Pré-Univesp – O senhor vê positivamente a adaptação dessas pessoas no país? Como tem sido a inserção delas no mercado de trabalho, por exemplo?

Padre Paolo Parise – No ano passado foram 2730 contratados através da nossa mediação. Este ano estamos chegando a 1200, pouco menos do que no ano passado por causa da conjuntura econômica. Em geral a gente vê que o imigrante está se dando bem. Seja porque ele vem com uma vontade muito grande: “eu tenho que conseguir dinheiro, eu tenho que mandar” (dinheiro para o país de origem). Eu diria que o número que não dá certo é pequeno. Sempre tem, isso é normal, mas em sua maioria dá certo. Agora, o que me assusta é que sempre aparecem pessoas que oferecem trabalho sem carteira assinada e são verdadeiros exploradores. Se passando por empresas, eles chegam com uma perua, enchem de gente e levam embora. Depois, em vários casos, os imigrantes vêm aqui pedindo socorro porque não foram pagos. Em alguns casos fomos atrás e nem existia escritório, eram de fachada. Acho que neste ponto o Estado deveria fazer algo.
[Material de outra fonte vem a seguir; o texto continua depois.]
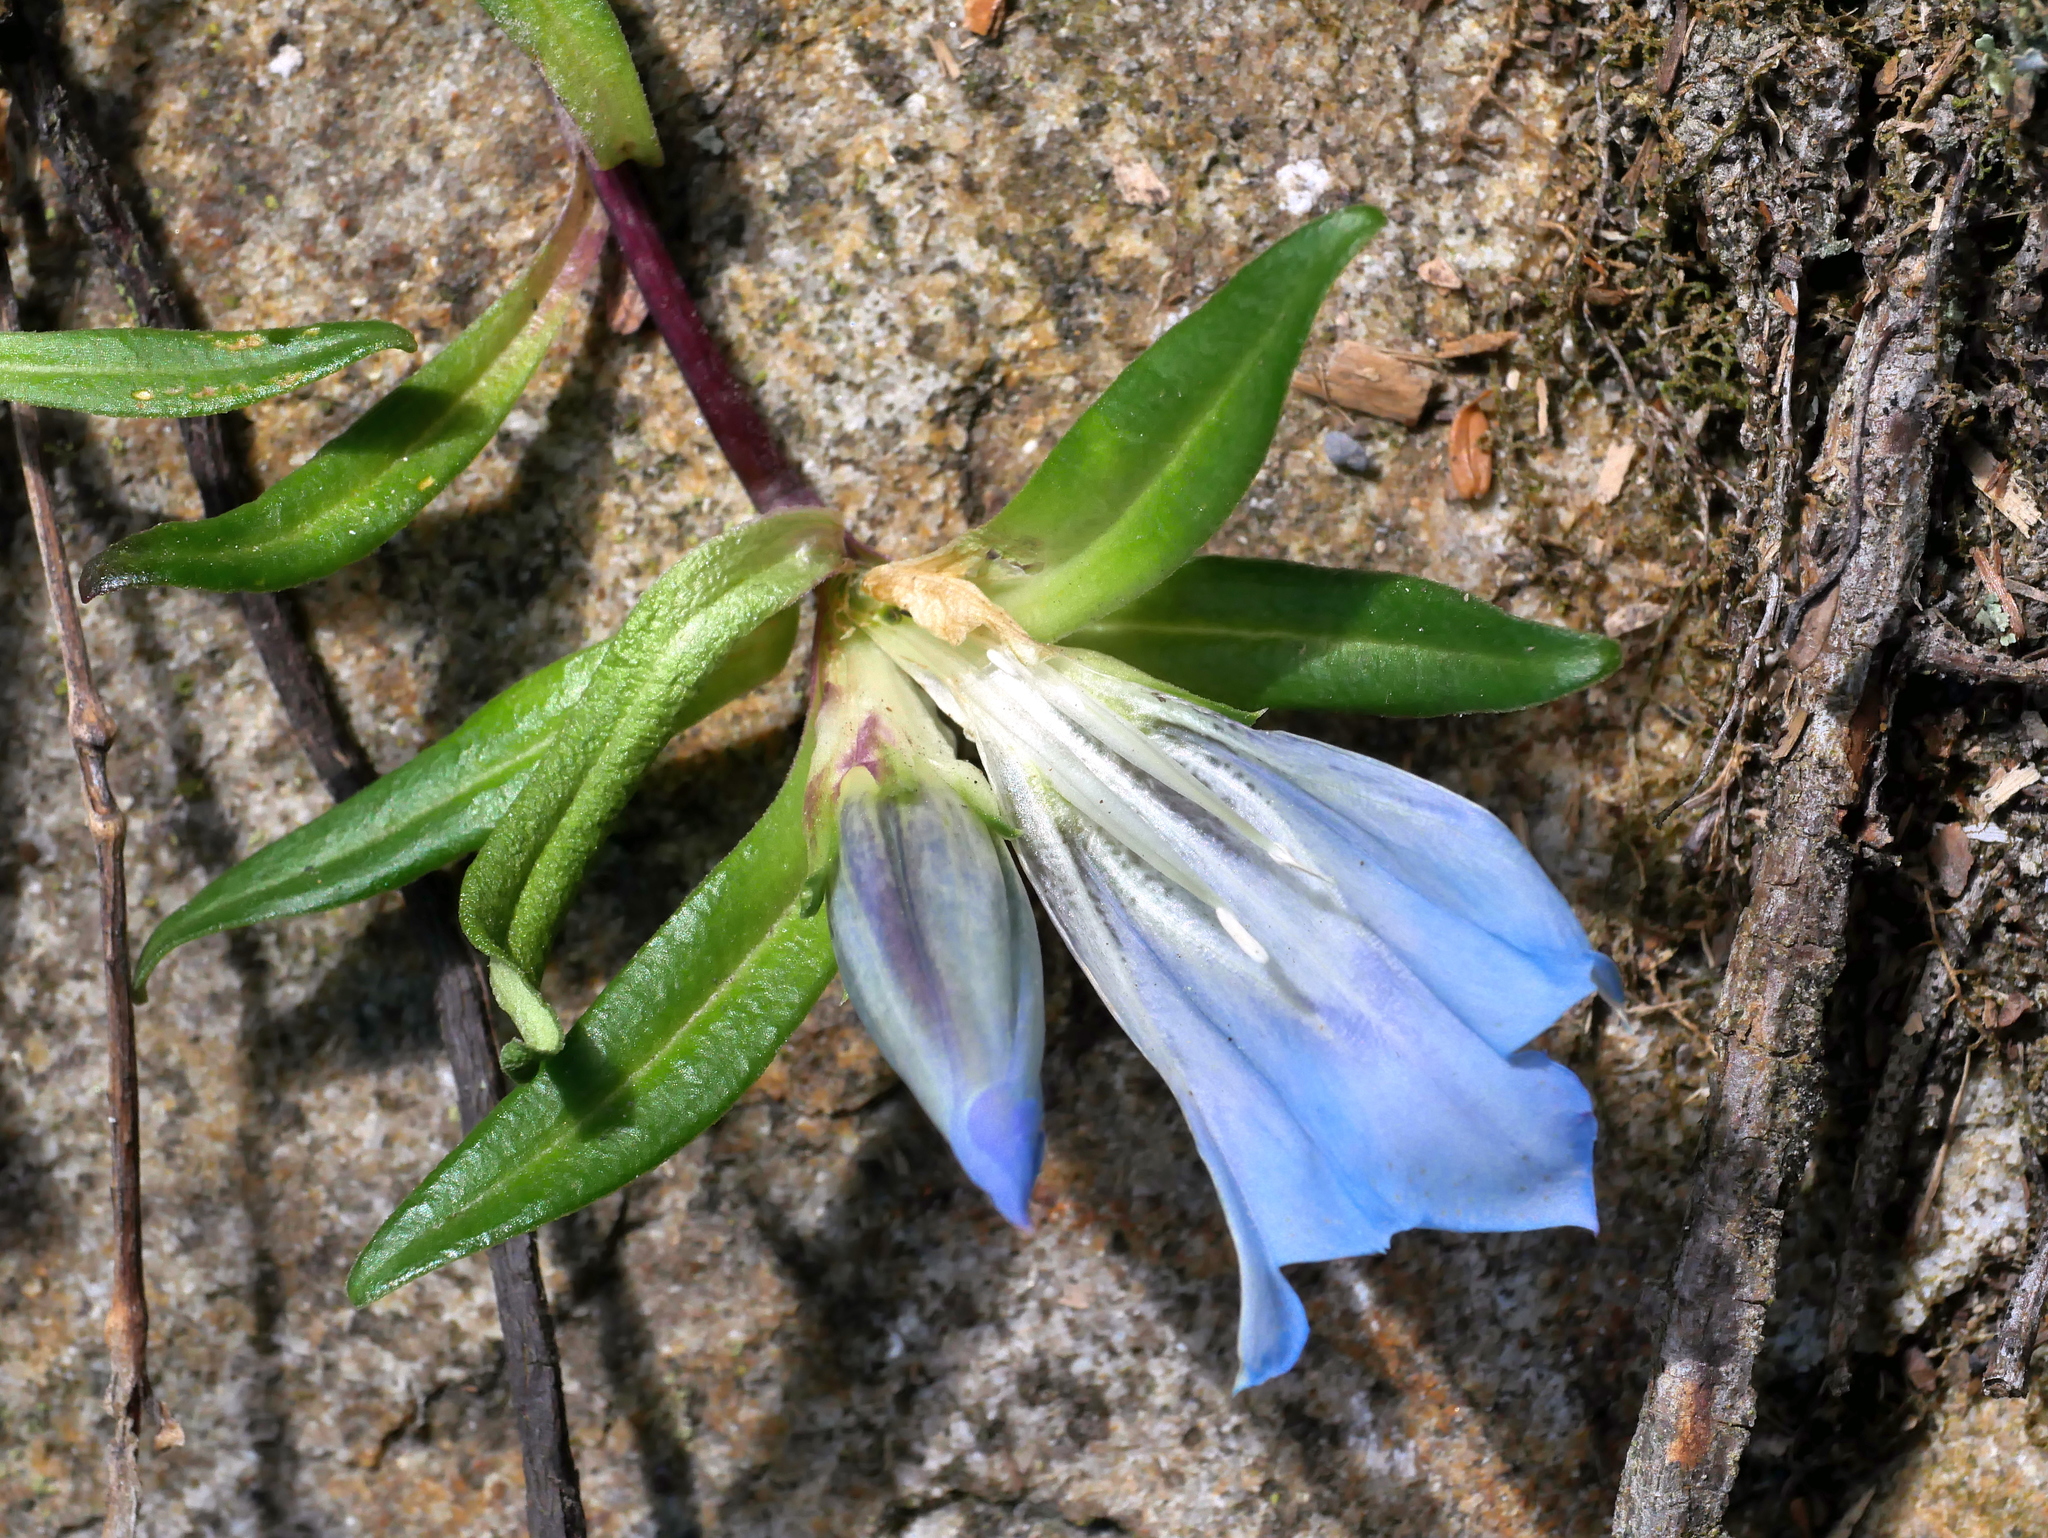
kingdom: Plantae
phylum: Tracheophyta
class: Magnoliopsida
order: Gentianales
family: Gentianaceae
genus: Gentiana
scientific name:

Pré-Univesp – O que o senhor acha que pode contribuir para diminuir o preconceito na sociedade?

Padre Paolo Parise – Eu diria que é preciso trabalhar em níveis diferentes. Em longo prazo, nas escolas, creches, incluindo no programa didático esse novo aspecto: que somos uma sociedade intercultural. Um exemplo que eu acho fantástico é a figura do mediador intercultural. que existe na Itália São figuras novas, criadas em vários ambientes, para mediar a relação com os novos imigrantes. Acho isso interessante. E, em curto prazo, com campanhas de conscientização. Nós mesmos estamos preparando uma para divulgar no metrô. Seu foco é mostrar, por meio de fotografias, que somos frutos da migração e que isso é uma riqueza, não é um problema como sempre é apresentado.